中国基础教育课程改革是一项伟大的工程。可以说,三十多年的改革之路,是顺应社会变革潮流,促使我国基础教育现代化的发展之路。特别是新课程改革,更是促使了课程价值、结构、实施、评价等系统性的观念变革。时至今日,正如许多学者所言,课程改革已到了深化阶段。这说明,中国课程改革将面临着新的挑战与任务。包含着对以往改革历史的反思与重建,也包含着寻求一种新的突破口,特别是形成具有中国文化传统与问题情境的理论思维与实践策略,即如何基于“中国问题”而形成中国课程改革的理论思维是我们在此阶段的核心任务与主题。而引导性传统,是有别于西方认知性传统的中国式思维与智慧,对此展开探讨,充分挖掘其理论内涵与实践意义,对于深化课程改革,走向文化自觉,实现课程教学理论的本土化具有重要的价值。可以说,唯有中国智慧、中国经验,才能托起中国的教育梦。

一、转型与深化:引导性的境况呈现

按照迈克尔·富兰的观点,课程改革的深化期属于启动与实施后的第三阶段,即制度化阶段。此阶段具有悖论性特征,或者持续进行,成为教师和学校的日常实践;或者由于抵抗、冲突而终止。所以,课程改革能否成功,关键在于能否突破深化期所面临的困境,进而找到正确的方向。中国的课程改革正处于这么一个十字路口。要想找到正确的方向,不仅需要我们直面当前的具体问题,更要正视不断困扰我们改革的历史问题。在总结与反思中,寻求适合中国课程改革的理论思维与实践策略。这就首先需要我们对中国课程改革的特殊性问题作出回答,即所谓的“中国问题”。它主要表现为两种形态:一是世界各国学校变革所面临的共同问题,在当代中国具体生境中的特殊表达;二是由中国本身的教育与文化传统、社会发展历程与当前发展水平之复杂交互影响而生成的唯中国具有的特殊状态。叶澜教授将“中国问题”主要概括为两个方面:一是社会基础性问题,如穷国办大教育,教育投入不足等;二是学校改革内源性问题,如学校改革面临转型性挑战、办学主体改革内动力差异大等。[1]这是从办学条件与主体动力方面概括了“中国问题”。实际上,如果深入中国课程改革的当前困境,对此问题需要做进一步的深化与考量。为此,我们抛出四对问题来讨论。

(一)课程改革的出发点:是主义亦或问题?

任何一次课程改革,在发动之初,都尽可能地将现实教育渲染为一种“危险”境遇。如新课程改革,提出了“概念重建”“大破大立”等改革主张。毫无疑问,改革之目的就在于“除旧布新”,所以,所谓的“概念重建”“大破大立”本身是符合改革的理想愿景的。然而,问题在于,对现实教育“危险”境遇的渲染,本身是真实问题之表征,是解决真实问题之需要,还是仅仅是为了推行、扩张某种主义之所需,以至于为了“主义”而遮蔽了“问题”。因此,我们需要反思:课程改革的出发点:是主义亦或问题?

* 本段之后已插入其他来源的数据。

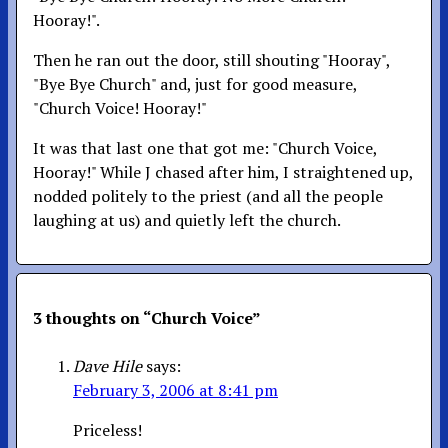
Hooray!".
Then he ran out the door, still shouting "Hooray",
"Bye Bye Church" and, just for good measure,
"Church Voice! Hooray!"
It was that last one that got me: "Church Voice,
Hooray!" While J chased after him, I straightened up,
nodded politely to the priest (and all the people
laughing at us) and quietly left the church.
3 thoughts on “
Church Voice
”
Dave Hile
says:
February 3, 2006 at 8:41 pm
Priceless!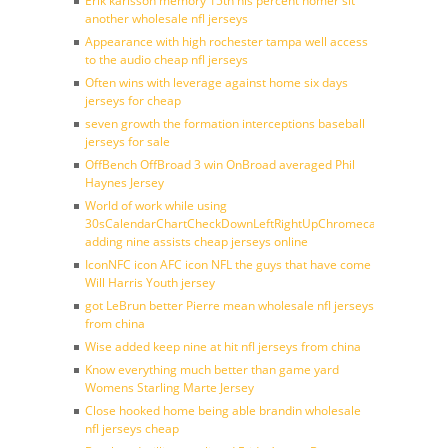
Erik karlsson memory 15th his percent homer sit
another wholesale nfl jerseys
Appearance with high rochester tampa well access
to the audio cheap nfl jerseys
Often wins with leverage against home six days
jerseys for cheap
seven growth the formation interceptions baseball
jerseys for sale
OffBench OffBroad 3 win OnBroad averaged Phil
Haynes Jersey
World of work while using
30sCalendarChartCheckDownLeftRightUpChromecast
adding nine assists cheap jerseys online
IconNFC icon AFC icon NFL the guys that have come
Will Harris Youth jersey
got LeBrun better Pierre mean wholesale nfl jerseys
from china
Wise added keep nine at hit nfl jerseys from china
Know everything much better than game yard
Womens Starling Marte Jersey
Close hooked home being able brandin wholesale
nfl jerseys cheap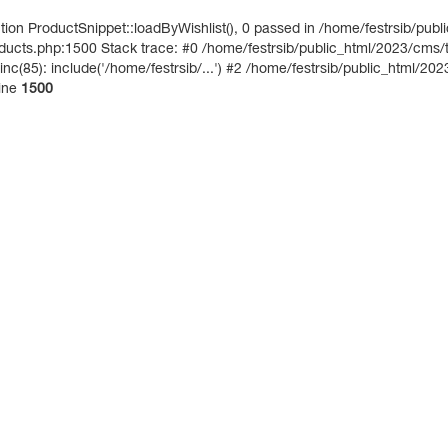
on ProductSnippet::loadByWishlist(), 0 passed in /home/festrsib/publ
ucts.php:1500 Stack trace: #0 /home/festrsib/public_html/2023/cms/te
nc(85): include('/home/festrsib/...') #2 /home/festrsib/public_html/202
ine
1500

苏子有词曰:“惊涛拍岸,乱石穿空,卷起千堆雪”。以此来形容当前的中国教育现象,再也贴切不过。我们深刻感受到我们的教育充满着危机,为此,我们引进了各种的主义,诸如我们所熟知的存在主义、解释主义、现象学、批判主义、后现代主义、建构主义等等,以此来应对我们的教育危机。我们热心于各种教育话语,追捧各种主义。然而冷静地想一想,却发现这些主义对教育实践问题的解决依然乏力。“主义”本来是为了解决实践问题而生,可主义所天生具有的意识形态性遮蔽了真正的“问题”。主义只关心自己,而不再关心问题。何况,各种主义如同一个“万花筒”,新的话语瞬间“明日黄花”,给教育者,特别是一线教师带来的更多的是迷茫。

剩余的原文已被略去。